By W. Dan Lee, Esq.
(Admitted in California, Illinois, Washington D.C.)
The so-called “Yellow Envelope Act” (amendment to the Labor Union and Labor Relations Adjustment Act) recently passed in Korea holds both general contractors and subcontractors equally responsible as “employers.” Companies can no longer hide behind the excuse of “we didn’t hire them directly” to evade liability.
But this change is not confined to Korea. In the United States, the principle of joint employment has long been deeply embedded in the law, and it presents an unavoidable legal reality for Korean companies expanding into the U.S.
U.S. courts and the National Labor Relations Board (NLRB) treat a general contractor as an employer if it exerts direct or indirect influence over the working conditions of subcontractor employees. If the general contractor is involved in setting work hours, issuing job instructions, or managing workplace safety, it will be held jointly responsible in court alongside the subcontractor. Joint liability extends to all violations, including unpaid minimum wages, overtime, discrimination, and wrongful termination.
Union issues are even more sensitive. U.S. labor law gives unions strong bargaining rights. If subcontractor employees form a union, the general contractor cannot avoid the bargaining table. Claiming “that’s a subcontractor issue” carries no weight. As long as the general contractor retains authority to control working conditions, the NLRB recognizes it as a bargaining party.

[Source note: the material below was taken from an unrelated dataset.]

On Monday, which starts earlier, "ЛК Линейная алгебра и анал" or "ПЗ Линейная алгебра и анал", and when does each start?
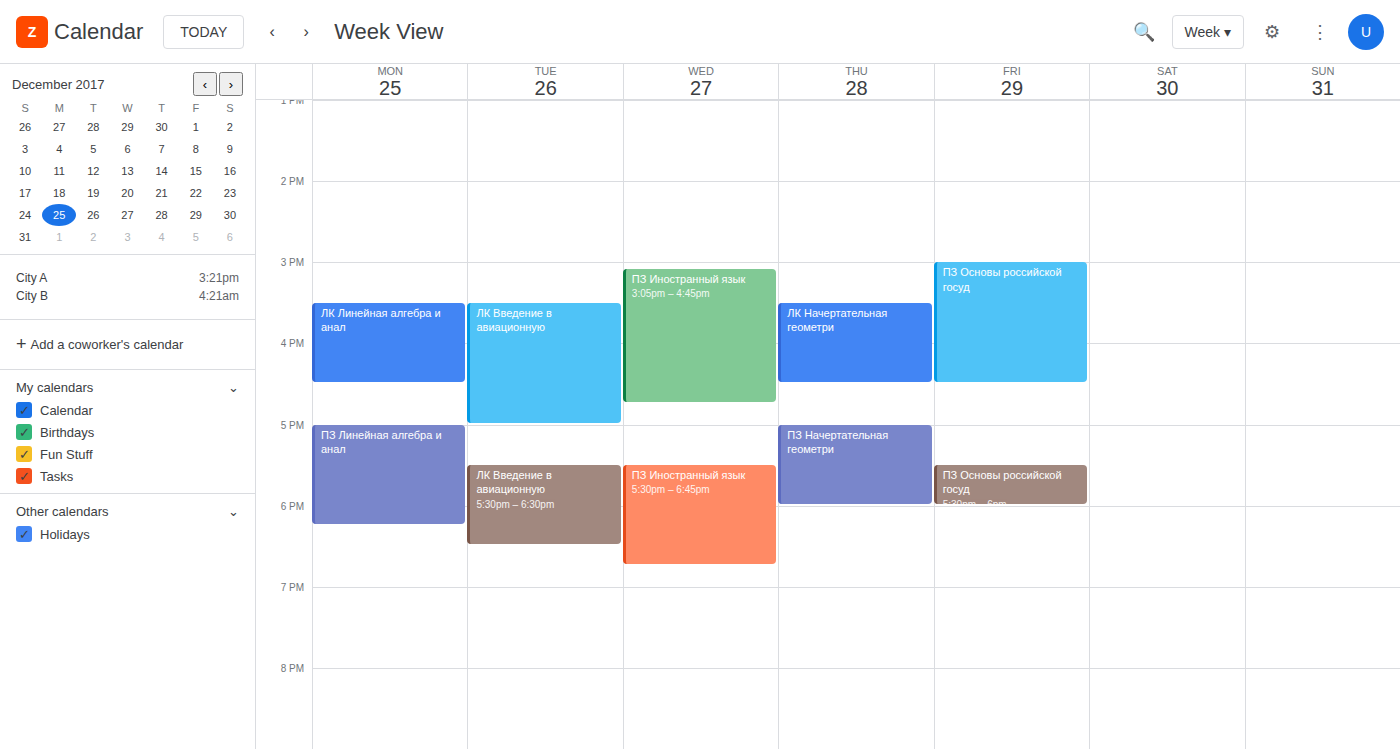
"ЛК Линейная алгебра и анал" 3:30 PM; "ПЗ Линейная алгебра и анал" 5:00 PM.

Even more concerning is that Korean parent companies can also be drawn into U.S. lawsuits. If a class action is filed in the U.S., the Korean headquarters may also be summoned as a defendant. Moreover, Korea’s Yellow Envelope Act could be used as persuasive evidence in U.S. litigation to argue that parent companies should be held responsible. The reasoning would be: “If Korea itself recognizes general contractor liability, why should U.S. courts deny it?” This line of argument could gain real traction in American courts.
Korean companies must abandon the illusion that dividing responsibilities between general contractors and subcontractors reduces risk. In the U.S., joint employment does not dilute liability—it expands it. General contractors shoulder not only their own risks but also those of their subcontractors, exposing themselves to lawsuits, union demands, and reputational damage.
The solution for survival on the global stage is clear: not loopholes or structural tricks, but rigorous legal compliance and transparent labor-management relations. If a company exercises control over workers, it must also assume responsibility.
The message of Korea’s Yellow Envelope Act and America’s joint employment doctrine is simple: “The general contractor bears responsibility to the very end.”